Takata Bidders Said to Mull Bankruptcy Possibility

Takata Corp. shares fell 12 percent in Tokyo trading as bidders for the air-bag maker were said to consider the possibility of some form of bankruptcy proceedings for the Japanese company behind the auto industry’s biggest ever safety recall.

The shares posted their biggest decline since March 30 to 374 yen on Tuesday. The drop was the biggest on the benchmark Topix index and reduced the company’s market value to 31.1 billion yen ($305 million).

Bidders for Tokyo-based Takata have been asked to submit their proposals by early this week, and suitors include Carlyle Group LP, which is working with Chinese-owned air-bag manufacturer Key Safety Systems Inc.; Daicel Corp., a Japanese manufacturer of air-bag inflators that’s jointly bidding with Bain Capital; and KKR & Co., according to people familiar with the matter. Some of the bidders are considering the possibility of bankruptcy proceedings for Takata as an option to mitigate liabilities, the people said, asking not to be identified because the deliberations are confidential.

Takata spokesman Toyohiro Hishikawa declined to comment. The company aims to shortlist two to three candidates by October, said the people, who asked not to be identified because the information is confidential.

Pursuing bankruptcy could result in very low repayment to debt holders, Nobuhiko Anbiru, a senior credit analyst at Mitsubishi UFJ Morgan Stanley, wrote in a report Tuesday. While bondholders have been repaid about 10 percent in recent bankruptcy cases in Japan, Takata’s car-making customers and sponsors may agree to support Takata and the notes could be redeemed at maturity, he wrote.

A person with knowledge of the restructuring process said in May that Takata would seek to avoid bankruptcy and instead look for buyers that could take a controlling stake and carry the company through its crisis.

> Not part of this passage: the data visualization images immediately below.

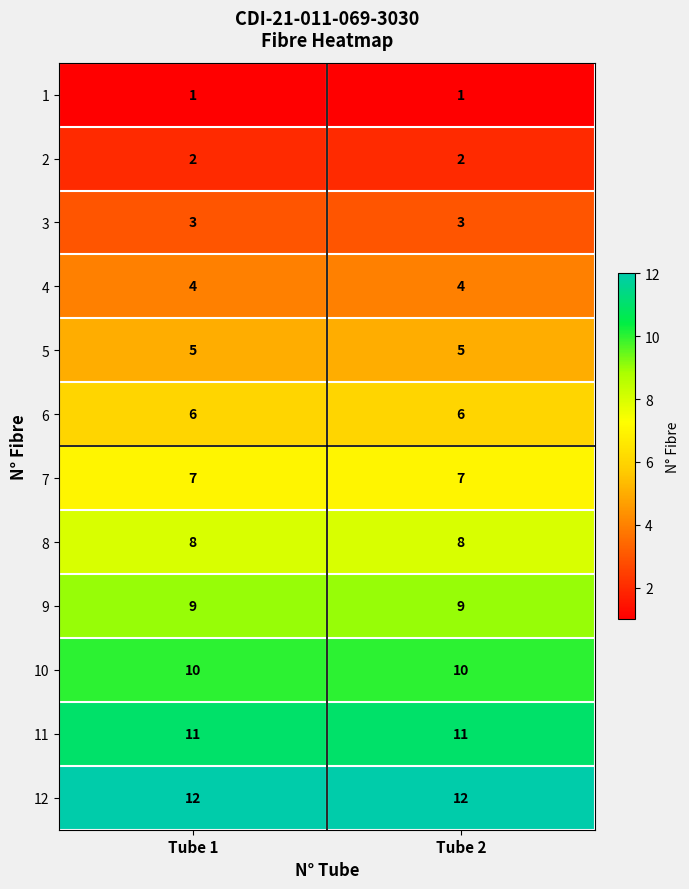

What is the spread (max minus min) of values at Tube 2?

11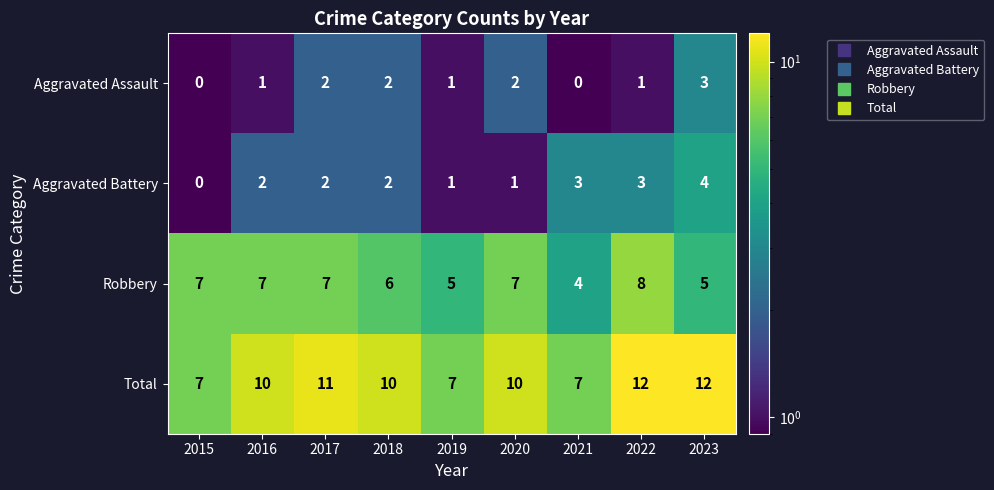

What is the greatest value displayed?

12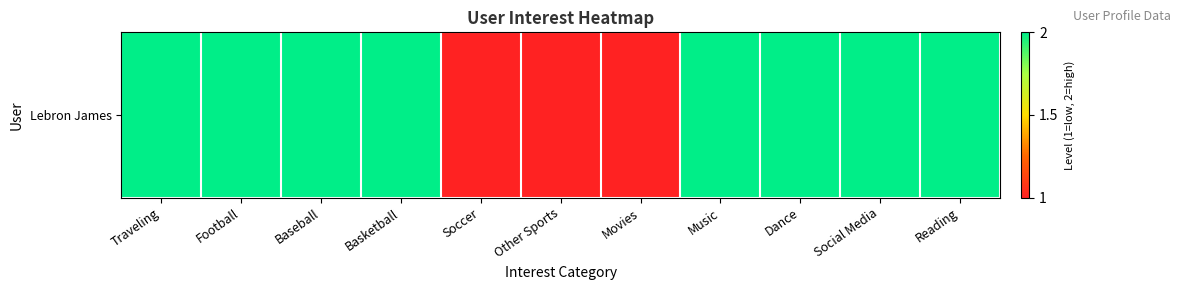

At which category does the chart reach its peak across all series?

Traveling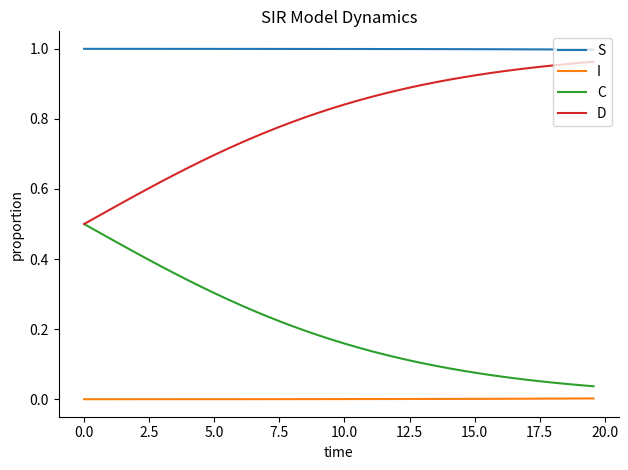

True or false: I and D cross at least once.

False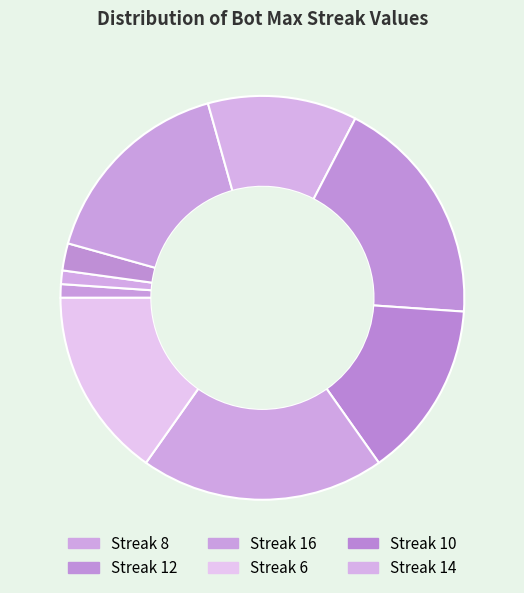

Rank the categories by value from lowest to highest.

24, 20, 18, 14, 10, 6, 16, 12, 8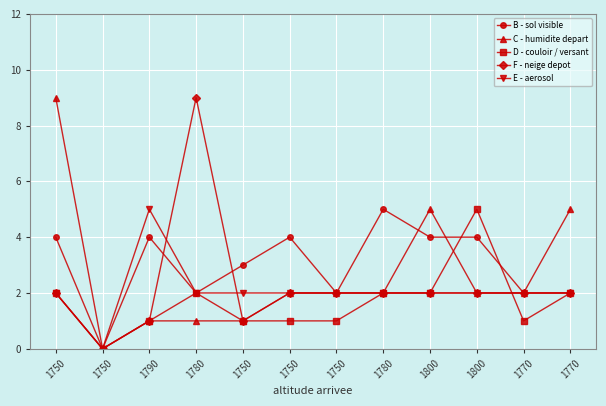

What are all the series names shown in the legend?

B - sol visible, C - humidite depart, D - couloir / versant, F - neige depot, E - aerosol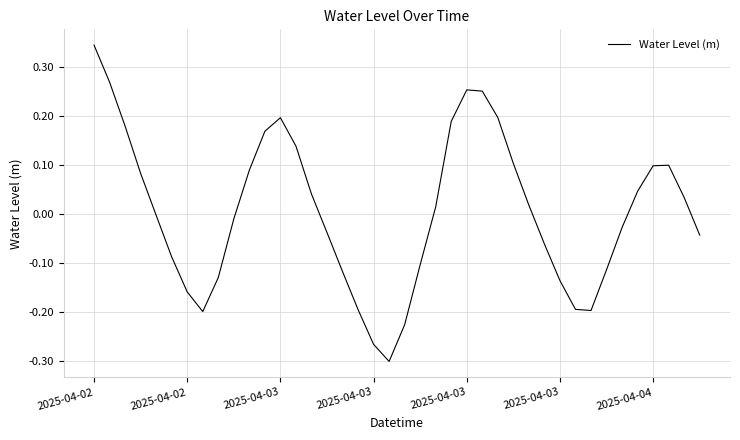

What is the difference between the maximum and minimum values?

0.6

The sale will be closely scrutinized by the world’s largest automakers, which will spend the next several years recalling air-bag inflators that can rupture and shoot deadly shards at vehicle occupants. Takata set up a committee in February that’s been negotiating with its car-making customers, led by Honda Motor Co., on the costs related to replacing the defective parts linked to as many as 15 deaths worldwide.

Almost 70 million Takata airbag inflators are scheduled for replacement between now and 2019, the largest and most complex auto-safety recall in U.S. history. The company faces billions in potential recall costs should automakers not agree to forgive the debts.